═════ PROVIDED RECORDS
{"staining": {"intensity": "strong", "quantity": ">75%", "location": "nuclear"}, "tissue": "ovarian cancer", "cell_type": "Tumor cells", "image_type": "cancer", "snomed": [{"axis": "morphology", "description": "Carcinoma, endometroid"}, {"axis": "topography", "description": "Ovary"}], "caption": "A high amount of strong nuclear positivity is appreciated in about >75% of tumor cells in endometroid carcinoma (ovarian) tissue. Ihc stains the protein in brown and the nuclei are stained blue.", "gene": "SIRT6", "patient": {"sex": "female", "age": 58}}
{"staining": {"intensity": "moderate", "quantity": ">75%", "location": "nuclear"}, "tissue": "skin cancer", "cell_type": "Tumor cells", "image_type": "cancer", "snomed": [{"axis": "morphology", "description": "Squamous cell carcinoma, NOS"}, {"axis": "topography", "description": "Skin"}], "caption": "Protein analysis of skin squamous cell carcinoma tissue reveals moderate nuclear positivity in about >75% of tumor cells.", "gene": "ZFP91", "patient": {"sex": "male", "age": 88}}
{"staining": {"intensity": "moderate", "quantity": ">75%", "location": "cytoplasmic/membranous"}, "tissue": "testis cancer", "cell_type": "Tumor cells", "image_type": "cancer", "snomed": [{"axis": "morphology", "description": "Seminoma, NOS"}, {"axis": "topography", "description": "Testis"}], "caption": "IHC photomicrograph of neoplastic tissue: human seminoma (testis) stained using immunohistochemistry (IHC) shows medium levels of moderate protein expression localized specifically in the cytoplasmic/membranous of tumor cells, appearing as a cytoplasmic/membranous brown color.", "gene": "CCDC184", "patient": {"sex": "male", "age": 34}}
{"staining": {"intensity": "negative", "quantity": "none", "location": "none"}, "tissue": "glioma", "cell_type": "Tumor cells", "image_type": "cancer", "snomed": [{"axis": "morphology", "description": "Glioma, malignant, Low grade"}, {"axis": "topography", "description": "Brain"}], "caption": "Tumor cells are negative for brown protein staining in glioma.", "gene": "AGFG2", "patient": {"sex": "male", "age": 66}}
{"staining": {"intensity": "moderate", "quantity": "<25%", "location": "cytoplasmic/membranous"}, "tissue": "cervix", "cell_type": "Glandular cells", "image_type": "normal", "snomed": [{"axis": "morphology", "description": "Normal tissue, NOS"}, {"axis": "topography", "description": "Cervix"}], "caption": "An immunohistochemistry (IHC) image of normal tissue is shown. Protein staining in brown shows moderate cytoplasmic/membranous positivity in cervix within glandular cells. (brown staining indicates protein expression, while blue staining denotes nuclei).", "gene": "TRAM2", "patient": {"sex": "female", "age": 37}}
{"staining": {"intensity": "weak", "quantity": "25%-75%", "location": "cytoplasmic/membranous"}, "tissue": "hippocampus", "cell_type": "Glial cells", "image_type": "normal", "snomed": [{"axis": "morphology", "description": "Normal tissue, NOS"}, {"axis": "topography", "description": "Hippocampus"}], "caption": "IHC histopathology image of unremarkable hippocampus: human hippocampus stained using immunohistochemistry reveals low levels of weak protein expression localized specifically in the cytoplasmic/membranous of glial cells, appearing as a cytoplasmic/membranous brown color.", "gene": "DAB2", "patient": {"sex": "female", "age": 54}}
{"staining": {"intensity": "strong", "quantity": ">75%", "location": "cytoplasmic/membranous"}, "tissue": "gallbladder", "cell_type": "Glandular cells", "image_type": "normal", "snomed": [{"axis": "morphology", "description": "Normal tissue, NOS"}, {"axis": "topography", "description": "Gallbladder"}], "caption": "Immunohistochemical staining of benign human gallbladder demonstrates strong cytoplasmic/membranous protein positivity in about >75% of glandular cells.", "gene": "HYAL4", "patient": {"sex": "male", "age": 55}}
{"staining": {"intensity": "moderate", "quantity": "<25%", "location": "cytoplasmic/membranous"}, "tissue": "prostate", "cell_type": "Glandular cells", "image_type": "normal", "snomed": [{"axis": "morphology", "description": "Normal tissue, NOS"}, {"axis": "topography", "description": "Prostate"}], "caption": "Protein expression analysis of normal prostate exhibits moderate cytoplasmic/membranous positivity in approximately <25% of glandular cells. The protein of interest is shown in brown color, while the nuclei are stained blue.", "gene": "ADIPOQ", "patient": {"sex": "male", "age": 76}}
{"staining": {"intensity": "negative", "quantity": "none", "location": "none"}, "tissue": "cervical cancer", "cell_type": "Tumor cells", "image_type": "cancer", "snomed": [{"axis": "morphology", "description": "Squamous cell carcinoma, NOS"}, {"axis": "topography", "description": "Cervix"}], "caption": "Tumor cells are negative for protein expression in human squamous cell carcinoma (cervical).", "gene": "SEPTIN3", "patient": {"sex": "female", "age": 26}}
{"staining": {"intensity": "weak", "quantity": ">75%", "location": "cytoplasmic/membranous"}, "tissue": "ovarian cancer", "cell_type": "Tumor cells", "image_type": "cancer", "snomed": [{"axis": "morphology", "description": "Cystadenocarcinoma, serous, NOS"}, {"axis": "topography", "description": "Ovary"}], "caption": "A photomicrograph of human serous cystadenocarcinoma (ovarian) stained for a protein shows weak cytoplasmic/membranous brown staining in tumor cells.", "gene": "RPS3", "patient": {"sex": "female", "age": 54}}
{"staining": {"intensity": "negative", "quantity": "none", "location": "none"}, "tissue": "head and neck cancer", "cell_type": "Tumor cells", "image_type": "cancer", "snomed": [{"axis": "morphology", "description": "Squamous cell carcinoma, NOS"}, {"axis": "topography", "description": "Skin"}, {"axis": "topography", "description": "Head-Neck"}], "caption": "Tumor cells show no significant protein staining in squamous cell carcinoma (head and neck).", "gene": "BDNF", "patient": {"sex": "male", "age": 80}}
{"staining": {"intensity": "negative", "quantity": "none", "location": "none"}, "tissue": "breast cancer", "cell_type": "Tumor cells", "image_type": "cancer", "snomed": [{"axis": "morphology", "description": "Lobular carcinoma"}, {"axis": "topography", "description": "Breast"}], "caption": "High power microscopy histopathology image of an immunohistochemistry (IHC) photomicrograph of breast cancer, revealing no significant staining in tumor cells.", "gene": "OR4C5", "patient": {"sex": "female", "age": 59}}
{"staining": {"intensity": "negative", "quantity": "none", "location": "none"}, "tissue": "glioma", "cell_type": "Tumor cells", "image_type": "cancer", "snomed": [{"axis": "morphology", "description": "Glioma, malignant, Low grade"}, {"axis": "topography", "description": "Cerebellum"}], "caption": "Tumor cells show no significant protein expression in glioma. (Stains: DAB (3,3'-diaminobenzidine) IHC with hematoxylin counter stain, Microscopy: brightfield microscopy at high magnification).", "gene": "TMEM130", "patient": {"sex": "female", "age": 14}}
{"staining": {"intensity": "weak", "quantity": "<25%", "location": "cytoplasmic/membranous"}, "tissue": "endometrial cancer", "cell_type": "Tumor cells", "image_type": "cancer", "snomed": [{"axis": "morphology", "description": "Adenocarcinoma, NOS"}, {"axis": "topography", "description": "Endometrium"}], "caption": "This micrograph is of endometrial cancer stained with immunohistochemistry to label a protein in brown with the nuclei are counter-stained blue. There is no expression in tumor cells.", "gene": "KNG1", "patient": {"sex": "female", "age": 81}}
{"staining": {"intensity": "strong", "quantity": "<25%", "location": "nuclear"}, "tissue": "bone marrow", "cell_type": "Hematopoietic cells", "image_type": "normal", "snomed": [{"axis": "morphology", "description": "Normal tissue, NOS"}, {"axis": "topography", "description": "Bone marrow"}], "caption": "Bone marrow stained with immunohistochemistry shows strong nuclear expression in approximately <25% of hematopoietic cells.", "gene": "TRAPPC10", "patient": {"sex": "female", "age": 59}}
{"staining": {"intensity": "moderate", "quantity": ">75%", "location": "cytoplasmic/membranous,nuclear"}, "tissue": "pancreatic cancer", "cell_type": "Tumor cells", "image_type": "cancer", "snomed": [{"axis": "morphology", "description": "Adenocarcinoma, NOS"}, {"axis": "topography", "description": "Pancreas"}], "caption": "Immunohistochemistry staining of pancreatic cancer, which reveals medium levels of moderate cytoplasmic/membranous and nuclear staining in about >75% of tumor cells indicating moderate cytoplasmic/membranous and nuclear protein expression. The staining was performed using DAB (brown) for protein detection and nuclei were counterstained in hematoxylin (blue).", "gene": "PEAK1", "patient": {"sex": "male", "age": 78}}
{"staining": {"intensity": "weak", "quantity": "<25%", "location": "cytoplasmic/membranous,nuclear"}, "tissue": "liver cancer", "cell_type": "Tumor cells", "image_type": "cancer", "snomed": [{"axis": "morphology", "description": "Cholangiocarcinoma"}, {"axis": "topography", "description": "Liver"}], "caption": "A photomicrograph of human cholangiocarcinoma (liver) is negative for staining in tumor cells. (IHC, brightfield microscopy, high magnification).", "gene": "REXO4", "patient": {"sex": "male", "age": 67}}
══════════
## YOUR GOAL:
Look back at the data above. Transcribe exactly the lines starting at the line that contains "negative for brown" and ending at the line that contains "immunohistochemistry (IHC) image".

## FINISHED EXERCISE:
{"staining": {"intensity": "negative", "quantity": "none", "location": "none"}, "tissue": "glioma", "cell_type": "Tumor cells", "image_type": "cancer", "snomed": [{"axis": "morphology", "description": "Glioma, malignant, Low grade"}, {"axis": "topography", "description": "Brain"}], "caption": "Tumor cells are negative for brown protein staining in glioma.", "gene": "AGFG2", "patient": {"sex": "male", "age": 66}}
{"staining": {"intensity": "moderate", "quantity": "<25%", "location": "cytoplasmic/membranous"}, "tissue": "cervix", "cell_type": "Glandular cells", "image_type": "normal", "snomed": [{"axis": "morphology", "description": "Normal tissue, NOS"}, {"axis": "topography", "description": "Cervix"}], "caption": "An immunohistochemistry (IHC) image of normal tissue is shown. Protein staining in brown shows moderate cytoplasmic/membranous positivity in cervix within glandular cells. (brown staining indicates protein expression, while blue staining denotes nuclei).", "gene": "TRAM2", "patient": {"sex": "female", "age": 37}}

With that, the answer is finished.